Léandre : J’ai tort, je le confesse.
Scapin : Me traiter de coquin, de fripon, de pendard, d’infâme !
Léandre : J’en ai tous les regrets du monde.
Scapin : Me vouloir passer son épée au travers du corps !
Léandre : Je t’en demande pardon de tout mon coeur ; et s’il ne tient qu’à me jeter à tes genoux, tu m’y vois, Scapin, pour te conjurer encore une fois de ne me point abandonner.
Octave : Ah ! Ma foi ! Scapin, il se faut rendre à cela.
Scapin : Levez-vous. Une autre fois, ne soyez point si prompt.
Léandre : Me promets-tu de travailler pour moi ?
Scapin : On y songera.
Léandre : Mais tu sais que le temps presse.
Scapin : Ne vous mettez pas en peine. Combien est-ce qu’il vous faut ?

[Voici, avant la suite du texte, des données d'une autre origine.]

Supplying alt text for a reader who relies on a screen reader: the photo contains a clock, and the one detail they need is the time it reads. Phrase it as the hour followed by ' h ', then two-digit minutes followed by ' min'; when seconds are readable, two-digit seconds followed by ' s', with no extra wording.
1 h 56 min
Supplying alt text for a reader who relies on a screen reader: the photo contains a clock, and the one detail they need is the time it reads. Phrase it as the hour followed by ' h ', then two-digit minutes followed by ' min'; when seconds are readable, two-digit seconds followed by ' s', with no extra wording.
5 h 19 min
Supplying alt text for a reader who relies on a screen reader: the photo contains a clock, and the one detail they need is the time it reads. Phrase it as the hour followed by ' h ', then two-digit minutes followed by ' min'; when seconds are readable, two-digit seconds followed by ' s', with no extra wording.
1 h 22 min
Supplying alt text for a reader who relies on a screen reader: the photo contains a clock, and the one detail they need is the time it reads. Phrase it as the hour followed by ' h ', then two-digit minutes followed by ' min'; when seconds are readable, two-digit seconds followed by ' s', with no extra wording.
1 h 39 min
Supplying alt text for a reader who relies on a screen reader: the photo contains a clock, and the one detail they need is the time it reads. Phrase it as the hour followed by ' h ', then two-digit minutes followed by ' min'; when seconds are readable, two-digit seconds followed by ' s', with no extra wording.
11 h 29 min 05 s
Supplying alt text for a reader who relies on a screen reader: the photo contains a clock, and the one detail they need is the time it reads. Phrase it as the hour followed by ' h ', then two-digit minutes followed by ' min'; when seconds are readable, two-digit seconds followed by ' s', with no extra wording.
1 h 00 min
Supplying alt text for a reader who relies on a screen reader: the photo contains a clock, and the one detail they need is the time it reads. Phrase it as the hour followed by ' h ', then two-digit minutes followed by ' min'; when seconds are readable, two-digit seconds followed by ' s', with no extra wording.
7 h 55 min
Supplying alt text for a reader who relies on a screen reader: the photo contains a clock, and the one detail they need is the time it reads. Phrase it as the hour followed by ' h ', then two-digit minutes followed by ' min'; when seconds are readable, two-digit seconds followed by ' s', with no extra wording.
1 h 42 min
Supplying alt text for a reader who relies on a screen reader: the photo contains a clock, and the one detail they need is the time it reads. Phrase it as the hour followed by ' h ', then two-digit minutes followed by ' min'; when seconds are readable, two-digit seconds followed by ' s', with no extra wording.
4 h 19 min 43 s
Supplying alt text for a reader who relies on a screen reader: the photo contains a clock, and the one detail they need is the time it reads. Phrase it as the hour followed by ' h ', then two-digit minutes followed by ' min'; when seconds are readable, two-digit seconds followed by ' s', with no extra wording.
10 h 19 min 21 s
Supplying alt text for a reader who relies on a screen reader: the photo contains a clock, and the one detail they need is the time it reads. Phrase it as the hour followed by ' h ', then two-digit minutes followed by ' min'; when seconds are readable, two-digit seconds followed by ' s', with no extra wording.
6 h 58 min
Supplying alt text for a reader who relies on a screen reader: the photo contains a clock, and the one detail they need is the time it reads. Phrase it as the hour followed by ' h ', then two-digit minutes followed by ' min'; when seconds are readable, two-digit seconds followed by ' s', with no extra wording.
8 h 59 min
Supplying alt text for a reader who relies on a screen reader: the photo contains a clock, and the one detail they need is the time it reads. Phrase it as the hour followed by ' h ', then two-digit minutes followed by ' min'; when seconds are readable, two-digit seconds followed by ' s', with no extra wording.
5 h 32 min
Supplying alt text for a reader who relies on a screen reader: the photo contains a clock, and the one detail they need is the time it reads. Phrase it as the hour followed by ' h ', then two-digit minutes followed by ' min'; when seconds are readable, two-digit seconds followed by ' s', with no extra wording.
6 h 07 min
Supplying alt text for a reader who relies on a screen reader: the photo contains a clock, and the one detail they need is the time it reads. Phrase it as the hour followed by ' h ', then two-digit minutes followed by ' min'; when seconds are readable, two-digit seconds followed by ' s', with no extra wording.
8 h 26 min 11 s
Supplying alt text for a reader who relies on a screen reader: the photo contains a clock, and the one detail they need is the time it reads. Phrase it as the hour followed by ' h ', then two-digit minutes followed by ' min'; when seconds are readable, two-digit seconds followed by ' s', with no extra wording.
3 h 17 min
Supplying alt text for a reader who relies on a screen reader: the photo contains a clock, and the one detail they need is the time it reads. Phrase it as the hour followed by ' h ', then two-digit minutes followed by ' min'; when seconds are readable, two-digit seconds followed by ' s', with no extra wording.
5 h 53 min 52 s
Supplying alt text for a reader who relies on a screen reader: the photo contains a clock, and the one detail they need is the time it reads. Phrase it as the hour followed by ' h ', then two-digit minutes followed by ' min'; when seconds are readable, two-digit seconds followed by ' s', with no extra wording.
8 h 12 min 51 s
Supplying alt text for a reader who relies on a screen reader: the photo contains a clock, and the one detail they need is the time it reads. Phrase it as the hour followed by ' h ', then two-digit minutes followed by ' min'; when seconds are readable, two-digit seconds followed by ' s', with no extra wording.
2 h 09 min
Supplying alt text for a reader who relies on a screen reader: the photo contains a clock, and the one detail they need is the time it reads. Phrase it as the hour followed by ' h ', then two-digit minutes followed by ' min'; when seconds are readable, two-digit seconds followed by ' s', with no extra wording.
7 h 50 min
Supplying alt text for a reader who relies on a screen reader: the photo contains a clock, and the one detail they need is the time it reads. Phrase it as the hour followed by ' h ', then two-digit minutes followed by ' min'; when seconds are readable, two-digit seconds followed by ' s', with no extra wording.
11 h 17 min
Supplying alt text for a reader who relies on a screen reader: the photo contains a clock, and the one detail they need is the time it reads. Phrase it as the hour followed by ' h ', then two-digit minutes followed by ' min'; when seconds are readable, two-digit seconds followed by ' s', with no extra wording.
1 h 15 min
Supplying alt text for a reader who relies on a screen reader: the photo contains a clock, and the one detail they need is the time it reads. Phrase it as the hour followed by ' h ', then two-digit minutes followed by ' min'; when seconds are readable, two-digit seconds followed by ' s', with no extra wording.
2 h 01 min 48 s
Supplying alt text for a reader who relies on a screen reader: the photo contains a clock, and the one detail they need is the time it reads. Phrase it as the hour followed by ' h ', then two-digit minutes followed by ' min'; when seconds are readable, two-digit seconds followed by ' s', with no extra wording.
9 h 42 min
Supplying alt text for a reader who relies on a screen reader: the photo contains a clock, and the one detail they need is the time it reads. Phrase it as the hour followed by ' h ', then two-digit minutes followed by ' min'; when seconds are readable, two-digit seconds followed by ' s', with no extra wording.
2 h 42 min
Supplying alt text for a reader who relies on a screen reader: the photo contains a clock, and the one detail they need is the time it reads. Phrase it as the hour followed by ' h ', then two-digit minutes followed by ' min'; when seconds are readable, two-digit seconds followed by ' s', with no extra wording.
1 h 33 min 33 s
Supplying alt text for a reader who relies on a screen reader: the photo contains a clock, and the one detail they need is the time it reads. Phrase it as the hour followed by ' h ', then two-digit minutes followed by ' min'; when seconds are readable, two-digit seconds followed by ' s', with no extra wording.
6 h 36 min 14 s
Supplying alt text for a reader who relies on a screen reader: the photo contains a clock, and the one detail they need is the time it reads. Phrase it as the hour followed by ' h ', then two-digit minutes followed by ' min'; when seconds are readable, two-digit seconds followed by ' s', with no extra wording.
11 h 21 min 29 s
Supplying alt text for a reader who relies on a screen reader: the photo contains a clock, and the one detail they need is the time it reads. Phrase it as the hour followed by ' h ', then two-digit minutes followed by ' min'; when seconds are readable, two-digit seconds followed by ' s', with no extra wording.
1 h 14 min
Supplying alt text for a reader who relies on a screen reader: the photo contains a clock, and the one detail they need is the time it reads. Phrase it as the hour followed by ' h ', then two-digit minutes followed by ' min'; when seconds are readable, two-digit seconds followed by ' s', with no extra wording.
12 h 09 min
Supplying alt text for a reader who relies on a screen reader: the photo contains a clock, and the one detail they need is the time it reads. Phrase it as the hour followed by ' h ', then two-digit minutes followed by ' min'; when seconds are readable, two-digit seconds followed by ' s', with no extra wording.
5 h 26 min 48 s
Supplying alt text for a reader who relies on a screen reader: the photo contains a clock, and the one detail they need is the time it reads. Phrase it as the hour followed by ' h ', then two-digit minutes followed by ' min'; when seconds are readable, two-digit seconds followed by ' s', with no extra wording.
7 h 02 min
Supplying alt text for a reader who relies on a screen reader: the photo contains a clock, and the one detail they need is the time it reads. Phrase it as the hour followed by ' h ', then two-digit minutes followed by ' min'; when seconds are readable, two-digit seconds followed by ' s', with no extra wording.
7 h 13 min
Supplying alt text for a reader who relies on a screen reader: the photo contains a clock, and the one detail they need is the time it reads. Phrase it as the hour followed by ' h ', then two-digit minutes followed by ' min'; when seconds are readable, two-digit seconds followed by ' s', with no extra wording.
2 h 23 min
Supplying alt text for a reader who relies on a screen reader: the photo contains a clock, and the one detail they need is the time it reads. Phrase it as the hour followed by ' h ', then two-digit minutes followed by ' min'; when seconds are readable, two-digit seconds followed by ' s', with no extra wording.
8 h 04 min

Léandre : Cinq cents écus.
Scapin : Et à vous ?
Octave : Deux cents pistoles.
Scapin : Je veux tirer cet argent de vos pères. Pour ce qui est du vôtre, la machine est déjà toute trouvée ; et quant au vôtre, bien qu’avare au dernier degré, il y faudra moins de façons encore, car vous savez que, pour l’esprit, il n’en a pas, grâces à Dieu ! Grande provision, et je le livre pour une espèce d’homme à qui l’on fera toujours croire tout ce que l’on voudra. Cela ne vous offense point : il ne tombe entre lui et vous aucun soupçon de ressemblance ; et vous savez assez l’opinion de tout le monde, qui veut qu’il ne soit votre père que pour la forme.
Léandre : Tout beau, Scapin :
Scapin : Bon, bon, on fait bien scrupule de cela : vous moquez-vous ? Mais j’aperçois venir le père d’Octave. Commençons par lui, puisqu’il se présente. Allez-vous-en tous deux. Et vous, avertissez votre Silvestre de venir vite jouer son rôle.